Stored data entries
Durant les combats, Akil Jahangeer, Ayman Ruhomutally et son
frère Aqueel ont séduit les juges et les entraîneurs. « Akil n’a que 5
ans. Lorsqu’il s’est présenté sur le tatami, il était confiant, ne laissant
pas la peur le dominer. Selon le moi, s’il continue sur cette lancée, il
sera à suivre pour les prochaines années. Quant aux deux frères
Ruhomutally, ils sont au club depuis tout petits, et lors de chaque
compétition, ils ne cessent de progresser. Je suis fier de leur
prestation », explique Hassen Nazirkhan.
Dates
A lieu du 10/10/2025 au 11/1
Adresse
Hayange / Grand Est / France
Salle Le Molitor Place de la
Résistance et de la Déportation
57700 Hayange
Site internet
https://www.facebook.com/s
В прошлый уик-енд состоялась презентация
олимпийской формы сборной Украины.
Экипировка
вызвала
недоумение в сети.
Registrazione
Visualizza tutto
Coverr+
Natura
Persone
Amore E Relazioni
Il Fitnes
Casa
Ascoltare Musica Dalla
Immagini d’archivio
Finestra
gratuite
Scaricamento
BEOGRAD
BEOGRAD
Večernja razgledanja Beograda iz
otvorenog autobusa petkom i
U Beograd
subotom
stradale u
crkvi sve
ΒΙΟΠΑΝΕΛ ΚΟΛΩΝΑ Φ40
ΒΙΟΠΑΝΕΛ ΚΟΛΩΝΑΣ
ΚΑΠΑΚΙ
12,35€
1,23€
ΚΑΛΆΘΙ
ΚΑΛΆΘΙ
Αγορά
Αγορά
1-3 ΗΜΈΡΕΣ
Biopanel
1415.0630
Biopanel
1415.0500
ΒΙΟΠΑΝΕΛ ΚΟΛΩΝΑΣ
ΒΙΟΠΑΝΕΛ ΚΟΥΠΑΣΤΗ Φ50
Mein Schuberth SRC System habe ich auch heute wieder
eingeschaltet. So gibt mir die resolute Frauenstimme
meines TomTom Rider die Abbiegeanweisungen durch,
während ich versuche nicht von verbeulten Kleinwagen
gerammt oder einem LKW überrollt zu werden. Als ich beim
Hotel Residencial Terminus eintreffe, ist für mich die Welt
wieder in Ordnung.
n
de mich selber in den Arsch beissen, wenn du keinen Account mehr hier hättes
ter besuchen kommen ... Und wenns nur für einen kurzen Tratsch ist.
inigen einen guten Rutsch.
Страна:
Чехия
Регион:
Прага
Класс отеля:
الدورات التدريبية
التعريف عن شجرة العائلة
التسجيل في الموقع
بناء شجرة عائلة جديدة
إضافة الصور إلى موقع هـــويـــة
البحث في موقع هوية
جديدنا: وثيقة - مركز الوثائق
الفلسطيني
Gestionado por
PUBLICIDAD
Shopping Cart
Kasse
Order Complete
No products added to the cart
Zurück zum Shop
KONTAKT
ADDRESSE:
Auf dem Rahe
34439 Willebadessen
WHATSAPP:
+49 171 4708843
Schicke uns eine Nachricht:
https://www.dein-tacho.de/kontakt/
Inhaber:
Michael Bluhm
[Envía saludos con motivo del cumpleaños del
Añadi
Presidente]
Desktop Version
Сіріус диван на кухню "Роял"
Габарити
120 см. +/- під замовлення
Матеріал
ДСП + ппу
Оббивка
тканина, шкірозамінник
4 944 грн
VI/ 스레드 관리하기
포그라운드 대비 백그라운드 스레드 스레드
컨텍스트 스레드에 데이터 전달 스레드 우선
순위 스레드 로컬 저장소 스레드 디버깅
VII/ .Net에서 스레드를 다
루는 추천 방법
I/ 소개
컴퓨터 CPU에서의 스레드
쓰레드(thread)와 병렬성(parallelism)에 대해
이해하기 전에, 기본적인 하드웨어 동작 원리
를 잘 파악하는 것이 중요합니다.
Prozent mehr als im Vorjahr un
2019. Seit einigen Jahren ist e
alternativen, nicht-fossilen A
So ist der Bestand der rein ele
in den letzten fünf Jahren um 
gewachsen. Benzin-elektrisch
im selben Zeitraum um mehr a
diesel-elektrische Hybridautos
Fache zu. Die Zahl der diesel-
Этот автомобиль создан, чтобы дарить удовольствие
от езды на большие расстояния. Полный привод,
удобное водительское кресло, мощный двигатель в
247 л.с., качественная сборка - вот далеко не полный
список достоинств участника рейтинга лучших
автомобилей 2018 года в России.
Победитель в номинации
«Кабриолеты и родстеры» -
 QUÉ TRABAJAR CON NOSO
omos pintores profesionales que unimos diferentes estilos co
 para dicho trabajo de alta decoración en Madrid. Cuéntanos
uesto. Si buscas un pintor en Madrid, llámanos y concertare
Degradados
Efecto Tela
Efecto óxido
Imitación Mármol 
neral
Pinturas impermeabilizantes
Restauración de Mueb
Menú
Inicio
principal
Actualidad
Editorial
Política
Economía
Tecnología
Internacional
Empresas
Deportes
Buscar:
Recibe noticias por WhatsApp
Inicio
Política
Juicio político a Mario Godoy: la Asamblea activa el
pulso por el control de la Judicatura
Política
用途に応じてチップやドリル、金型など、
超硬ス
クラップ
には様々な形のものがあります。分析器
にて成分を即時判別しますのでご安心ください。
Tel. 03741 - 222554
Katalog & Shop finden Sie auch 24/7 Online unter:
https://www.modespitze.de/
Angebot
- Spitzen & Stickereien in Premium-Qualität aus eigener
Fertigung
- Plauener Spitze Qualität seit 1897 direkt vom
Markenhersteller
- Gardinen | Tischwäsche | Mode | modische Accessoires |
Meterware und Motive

Task to complete »
Reproduce precisely, and with no line left out, each line from the top of the entries through the line that carries "Mein Schuberth SRC".

Exercise solution »
Durant les combats, Akil Jahangeer, Ayman Ruhomutally et son
frère Aqueel ont séduit les juges et les entraîneurs. « Akil n’a que 5
ans. Lorsqu’il s’est présenté sur le tatami, il était confiant, ne laissant
pas la peur le dominer. Selon le moi, s’il continue sur cette lancée, il
sera à suivre pour les prochaines années. Quant aux deux frères
Ruhomutally, ils sont au club depuis tout petits, et lors de chaque
compétition, ils ne cessent de progresser. Je suis fier de leur
prestation », explique Hassen Nazirkhan.
Dates
A lieu du 10/10/2025 au 11/1
Adresse
Hayange / Grand Est / France
Salle Le Molitor Place de la
Résistance et de la Déportation
57700 Hayange
Site internet
https://www.facebook.com/s
В прошлый уик-енд состоялась презентация
олимпийской формы сборной Украины.
Экипировка
вызвала
недоумение в сети.
Registrazione
Visualizza tutto
Coverr+
Natura
Persone
Amore E Relazioni
Il Fitnes
Casa
Ascoltare Musica Dalla
Immagini d’archivio
Finestra
gratuite
Scaricamento
BEOGRAD
BEOGRAD
Večernja razgledanja Beograda iz
otvorenog autobusa petkom i
U Beograd
subotom
stradale u
crkvi sve
ΒΙΟΠΑΝΕΛ ΚΟΛΩΝΑ Φ40
ΒΙΟΠΑΝΕΛ ΚΟΛΩΝΑΣ
ΚΑΠΑΚΙ
12,35€
1,23€
ΚΑΛΆΘΙ
ΚΑΛΆΘΙ
Αγορά
Αγορά
1-3 ΗΜΈΡΕΣ
Biopanel
1415.0630
Biopanel
1415.0500
ΒΙΟΠΑΝΕΛ ΚΟΛΩΝΑΣ
ΒΙΟΠΑΝΕΛ ΚΟΥΠΑΣΤΗ Φ50
Mein Schuberth SRC System habe ich auch heute wieder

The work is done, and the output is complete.